196 pages l N&B l 31 € l anglais
Titre original 400 Years of Go in Japan
Auteur Andrew Grant
Editeur Slate and Shell
Année 2003
Le trouver Jeudego.com ; Goshop-Keima
Apport: Culture générale, Histoire,…
Vous aimez le Go ? Vous aimez l’histoire ? Vous aimez le Japon ? Et bien, mes chers amis, et disons-le en préambule, vous allez être comblés par cet ouvrage.
Genèse du projet
Ayant entamé ce travail en pur passionné tant d’histoire que de go, Andrew Grant n’entendait pas, à l’origine, donner publication à ses recherches : il écrivait tout simplement, et pour son propre usage personnel, le livre d’histoire qu’il ne trouvait pas en librairie (comme ce doit être le cas pour certains d’entre vous). Mais à mesure que ces travaux avançaient, il trouva rapidement dommage de ne pas soumettre ses articles au British Go Journal pour le plaisir de la communauté anglophone des joueurs. Se faisant, il se décida à élargir son champ d’investigation pour embrasser une période de quatre siècles de go au Japon. Sa première publication d’article intervint dans le numéro 85 du BGJ (p.8) sous la forme d’une série intitulée « Four Hundred Years of Japanese Go ». Après achèvement des trente-trois articles de sa série, l’idée d’une publication en livre se fit sentir. Et après réactualisation de tout ces écrits au regard des découvertes contemporaines, ce fut chose faite en 2003 chez Slate & Shell. Mais pourquoi, me direz-vous, s’appesantir à ce point sur la genèse de ce travail alors que vous n’attendez concrètement qu’une critique du contenu stricto sensu du livre ? Et oui, je vous entends déjà rager au fond en mode « on s’en tape de sa life sérieux ! C’est quoi ce fichu bouquin ? »… petits impatients, va !
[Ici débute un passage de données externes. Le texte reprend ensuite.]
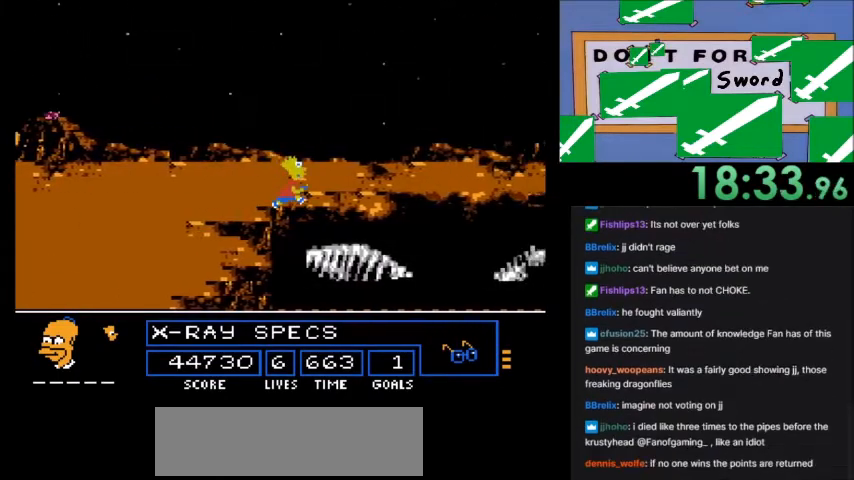
{"buttons": ["A", "B", "DPAD_RIGHT"], "events": [[100, "B", "up"], [133, "A", "up"], [200, "A", "down"], [233, "B", "down"]]}
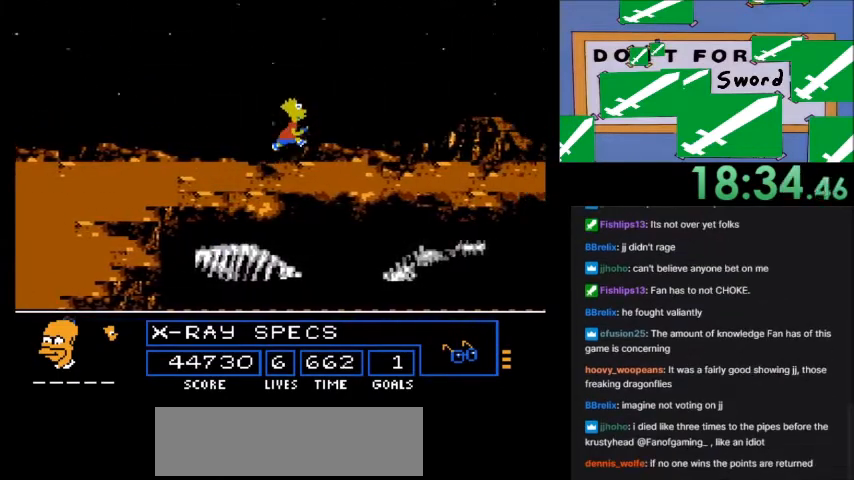
{"buttons": ["DPAD_RIGHT"], "events": [[401, "B", "up"], [434, "A", "up"]]}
Et bien, sachez, pour votre gouverne, que le mode de réalisation et de diffusion, un poil tortueux, de ce projet a induit la construction même du livre, et s’avère donc la cause même de l’intérêt et de la richesse de celui-ci.
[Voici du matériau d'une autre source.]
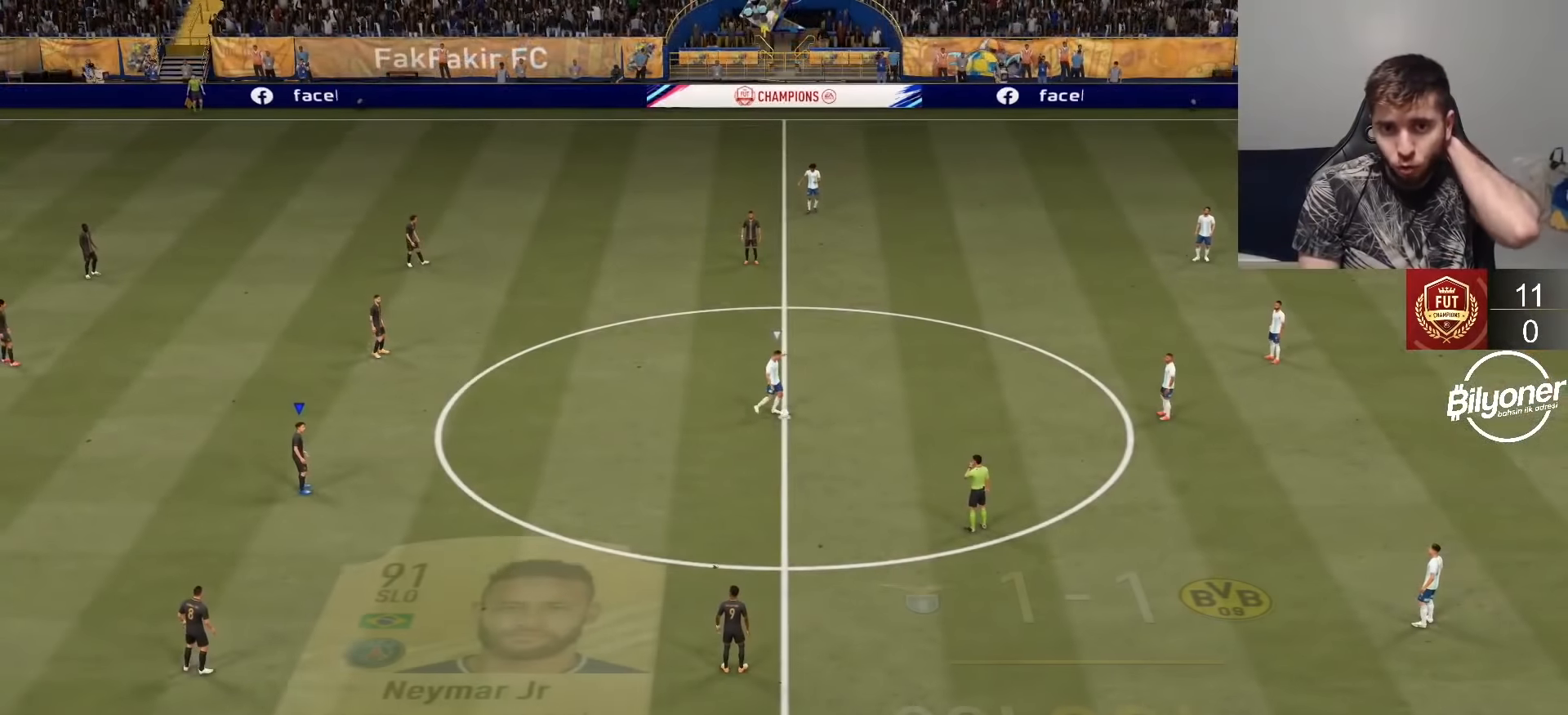
Gameplay with a controller (PlayStation layout); each line is a JSON object with the inputs held at the frame after it. "events" lists button and stick changes between this image and that frame as [ms after this image, input, new state], when the widget could be followed in between.
{"buttons": ["CROSS", "R2"], "left_stick": "center", "right_stick": "center", "events": []}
En effet, la sérialisation de sa recherche a transformé ce qui ne pourrait être qu’un énième livre académique d’Histoire, avec la superbe et la « pontifiance » de la majuscule, en un livre d’histoires que vous pourriez raconter à vos enfants, petits enfants, petits cousins, petites nièces, etc.
Construction de l’ouvrage
400 Years of Go in Japan est construit en trois parties se décomposant en 29 chapitres qui sont autant de récits brefs (au maximum trois pages) dans lesquels on suit, nous avides lecteurs en mal de sensations fortes, soit le périple de personnages aussi attachants que fascinants, soit le cours d’événements où les émotions humaines s’entrechoquent de manière poignante dans le monde du Go. Chacun de ses chapitres est illustré par le kifu d’une partie de Go, kifu emblématique selon l’auteur du sujet qu’il nous a narré.
Pour vous convaincre de mes dires, et pour assouvir votre curiosité insatiable, voici la table des matières traduite :
Le Commencement
Le Go arrive au JaponSansaLes « Maisons » de GoSan’etsu et SanchiSanchi et DoetsuDosaku, le Saint du GoDosetsu et DochiLa Corruption dans le monde du GoIncho MonnyuSatsugen
L’Émergence du Go moderne
Le Grand SenchiL’ère Genjo-ChitokuJowa et Gen’anLa chute de JowaGen’an et ShuwaShusakuLa fin du Go classiqueHoninbo contre HoenshaShusai
Le Go à l’époque moderne
Nihon Kiin et KiseishaGo Seigen et KitaniLe Tournoi HoninboLe Renouveau d’après-guerreLa Kansai KiinFujisawa et Go SeigenL’Ère TakagawaLe Tournoi MeijinLe Dojo KitaniLe Tournoi Kisei
Avis de Catlois (10-13k) :
Comme vous avez pu le ressentir au fil de cette chronique, je n’ai pas réussi (ni même cherché après tout, soyons sérieux ! ) à dissimuler le plaisir que j’avais eu à parcourir ces quelques 180 pages de récits – que dis-je de récits ? de purs contes fantastiquement et féériquement réels, avec de vrais morceaux de vérité historique dedans, autour de notre passion goïstique commune.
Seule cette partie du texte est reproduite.